Justice and Cultural Diversity

Preferential Benefits Breed Disrespect


Professor Perlmutter is author of Divided We Fall: A History of Ethnic, Religious, and Racial Prejudice in America (Iowa State University Press).

Diversity and multiculturalism are increasingly heralded as desirable goals for society. It is argued that government should translate them into everyday realities—and in proportion to a group’s percentage of either the local or national population, whichever is higher. For example, if a group such as women, blacks, Hispanics, Asians, American Indians, or gays are “x” percent of the national population, then that’s the percentage of jobs they should have.

How government relates to individuals and groups–and vice versa–are not new problems. The framers of the Constitution and Bill of Rights grappled with them. And while none of the Founding Fathers foresaw the evolution of today’s enormous and multivaried population, they knew of the dangers of a divided people, and of a government that gives special privileges to some groups, whether royal, religious, or political.

George Washington visualized an America that “gives to bigotry no sanction, to persecution no assistance,” and that “requires only that they who live under its protection should demean themselves as good citizens.” With equal simplicity, John Quincy Adams wrote that America “is a land, not of privileges, but of equal rights” and that “privileges granted to one denomination of people, can very seldom be discriminated from erosions of the rights of others.”

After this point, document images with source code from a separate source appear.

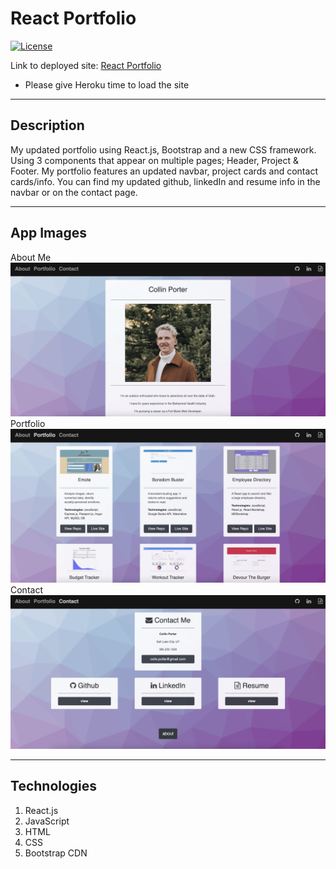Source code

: # React Portfolio

[![License](https://img.shields.io/badge/License-MIT-blue.svg)](https://opensource.org/licenses/MIT)

Link to deployed site: [React Portfolio](https://damp-citadel-41611.herokuapp.com/)
* Please give Heroku time to load the site

<hr>

## Description
My updated portfolio using React.js, Bootstrap and a new CSS framework. Using 3 components that appear on multiple pages; Header, Project & Footer. My portfolio features an updated navbar, project cards and contact cards/info. You can find my updated github, linkedIn and resume info in the navbar or on the contact page.

<hr>

## App Images
About Me
![React Portfolio](./public/images/aboutMeREADME.png)
Portfolio
![React Portfolio](./public/images/portfolioREADME.png)
Contact
![React Portfolio](./public/images/contactREADME.png)

<hr>

## Technologies
1. React.js
2. JavaScript
3. HTML
4. CSS
5. Bootstrap CDN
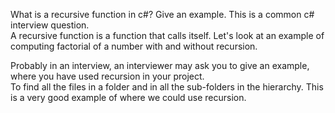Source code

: What is a recursive function in c#? Give an example. This is a common c# interview question.  
A recursive function is a function that calls itself. Let's look at an example of computing factorial of a number with and without recursion.

Probably in an interview, an interviewer may ask you to give an example, where you have used recursion in your project.   
To find all the files in a folder and in all the sub-folders in the hierarchy. This is a very good example of where we could use recursion.  

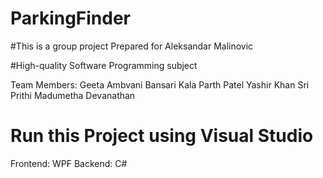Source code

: # ParkingFinder

#This is a group project Prepared for Aleksandar Malinovic

#High-quality Software Programming subject

Team Members:
Geeta Ambvani
Bansari Kala
Parth Patel 
Yashir Khan
Sri Prithi
Madumetha Devanathan

# Run this Project using Visual Studio

Frontend: WPF
Backend: C#
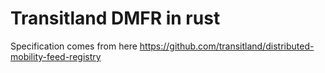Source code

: # Transitland DMFR in rust

Specification comes from here https://github.com/transitland/distributed-mobility-feed-registry
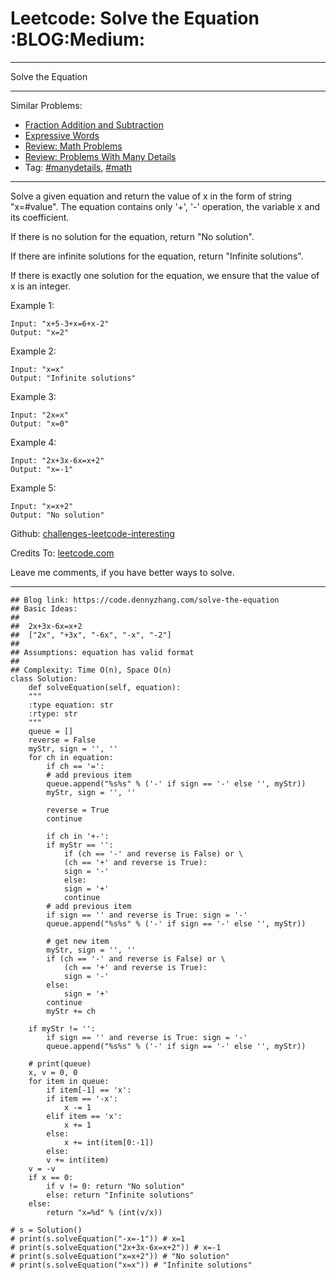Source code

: 
# Leetcode: Solve the Equation     :BLOG:Medium:

---

Solve the Equation  

---

Similar Problems:  

-   [Fraction Addition and Subtraction](https://code.dennyzhang.com/fraction-addition-and-subtraction)
-   [Expressive Words](https://code.dennyzhang.com/expressive-words)
-   [Review: Math Problems](https://code.dennyzhang.com/review-math)
-   [Review: Problems With Many Details](https://code.dennyzhang.com/review-manydetails)
-   Tag: [#manydetails](https://code.dennyzhang.com/tag/manydetails), [#math](https://code.dennyzhang.com/tag/math)

---

Solve a given equation and return the value of x in the form of string "x=#value". The equation contains only '+', '-' operation, the variable x and its coefficient.  

If there is no solution for the equation, return "No solution".  

If there are infinite solutions for the equation, return "Infinite solutions".  

If there is exactly one solution for the equation, we ensure that the value of x is an integer.  

Example 1:  

    Input: "x+5-3+x=6+x-2"
    Output: "x=2"

Example 2:  

    Input: "x=x"
    Output: "Infinite solutions"

Example 3:  

    Input: "2x=x"
    Output: "x=0"

Example 4:  

    Input: "2x+3x-6x=x+2"
    Output: "x=-1"

Example 5:  

    Input: "x=x+2"
    Output: "No solution"

Github: [challenges-leetcode-interesting](https://github.com/DennyZhang/challenges-leetcode-interesting/tree/master/problems/solve-the-equation)  

Credits To: [leetcode.com](https://leetcode.com/problems/solve-the-equation/description/)  

Leave me comments, if you have better ways to solve.  

---

    ## Blog link: https://code.dennyzhang.com/solve-the-equation
    ## Basic Ideas:
    ##
    ##  2x+3x-6x=x+2
    ##  ["2x", "+3x", "-6x", "-x", "-2"]
    ##
    ## Assumptions: equation has valid format
    ##
    ## Complexity: Time O(n), Space O(n)
    class Solution:
        def solveEquation(self, equation):
    	"""
    	:type equation: str
    	:rtype: str
    	"""
    	queue = []
    	reverse = False
    	myStr, sign = '', ''
    	for ch in equation:
    	    if ch == '=': 
    		# add previous item
    		queue.append("%s%s" % ('-' if sign == '-' else '', myStr))
    		myStr, sign = '', ''
    
    		reverse = True
    		continue
    
    	    if ch in '+-':
    		if myStr == '':
    		    if (ch == '-' and reverse is False) or \
    			(ch == '+' and reverse is True):
    			sign = '-'
    		    else:
    			sign = '+'
    		    continue
    		# add previous item
    		if sign == '' and reverse is True: sign = '-'
    		queue.append("%s%s" % ('-' if sign == '-' else '', myStr))
    
    		# get new item
    		myStr, sign = '', ''
    		if (ch == '-' and reverse is False) or \
    		    (ch == '+' and reverse is True):
    		    sign = '-'
    		else:
    		    sign = '+'
    		continue
    	    myStr += ch
    
    	if myStr != '': 
    	    if sign == '' and reverse is True: sign = '-'
    	    queue.append("%s%s" % ('-' if sign == '-' else '', myStr))
    
    	# print(queue)
    	x, v = 0, 0
    	for item in queue:
    	    if item[-1] == 'x':
    		if item == '-x':
    		    x -= 1
    		elif item == 'x':
    		    x += 1
    		else:
    		    x += int(item[0:-1])
    	    else:
    		v += int(item)
    	v = -v
    	if x == 0:
    	    if v != 0: return "No solution"
    	    else: return "Infinite solutions"
    	else:
    	    return "x=%d" % (int(v/x))
    
    # s = Solution()
    # print(s.solveEquation("-x=-1")) # x=1
    # print(s.solveEquation("2x+3x-6x=x+2")) # x=-1
    # print(s.solveEquation("x=x+2")) # "No solution"
    # print(s.solveEquation("x=x")) # "Infinite solutions"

Such views, plus the guarantees of the Bill of Rights, formed the basis of the American ideal, though all too often not of its reality. It is the contrast between the ideal and the reality that leads to the question: what kind of governmental system best insures the greatest freedoms for individuals and groups, as well as the greatest possibilities of undoing wrongs among and between them, and with the least injury to any, and to the nation’s unity?

There is ample evidence that insuring individual equal rights, with unrestricted opportunities for redressing individual and group wrongs, is more desirable than insuring group preferential rights, where redress is limited or prioritized by the victim’s group affiliation and percentage of the population. Governments and elections by majorities, pluralities, or coalitions, whatever their shortcomings, are still more salutary for most people and less injurious to some than governments of proportionalized minorities.

The latter model seems theoretically fairer and more attractive because it seems to offer immediate representation and redress to some minorities. But in reality it also generates, multiplies, and perpetuates tensions and conflicts among many minorities, eventually overshadowing whatever initial progress was made, delaying solutions to existing problems, and endangering the well-being of society itself.

Also, by providing benefits to some groups on a preferential basis, a disrespect, if not contempt, for the recipients, the providers, and the law is created or reinforced. And why not? Why should all members of a group be eligible for benefits that no members of other groups are? Why must there be lower standards for some groups and higher ones for others–for the same job, promotion, or entrance to college? Is there, as various racists and sexists have long claimed, something biologically, intellectually, and/or socially amiss with some groups? Or is there, as a few contemporary minority extremists claim, something biologically, intellectually, and/or socially superior in their group?

If all people are equally entitled to certain inalienable rights and opportunities, why do some insist on differential treatment in obtaining them—whether it be via quotas, goals and timetables, and set-asides, or exemptions from standard procedures? Is it not hypocritical to deplore being denied equal opportunities and treatment, and then to defend the denial of the same to other individuals or groups? Is it no less hypocritical to denounce the misbehavior of others and defend the very same behavior by members of one’s own group?

Who can respect the beneficiaries of favoritism? Who can respect those who gain something denied others? And how can the recipients respect themselves? And what is one to say about legislators who validate such behavior?

There is no evidence that governmental policies based on racial, ethnic, religious, or sexual preferences or proportional representation can assure or generate more freedom, self-respect, cooperation, well-being, or security, than can governmental policies based on individual rights, liberties, and blindfolded justice.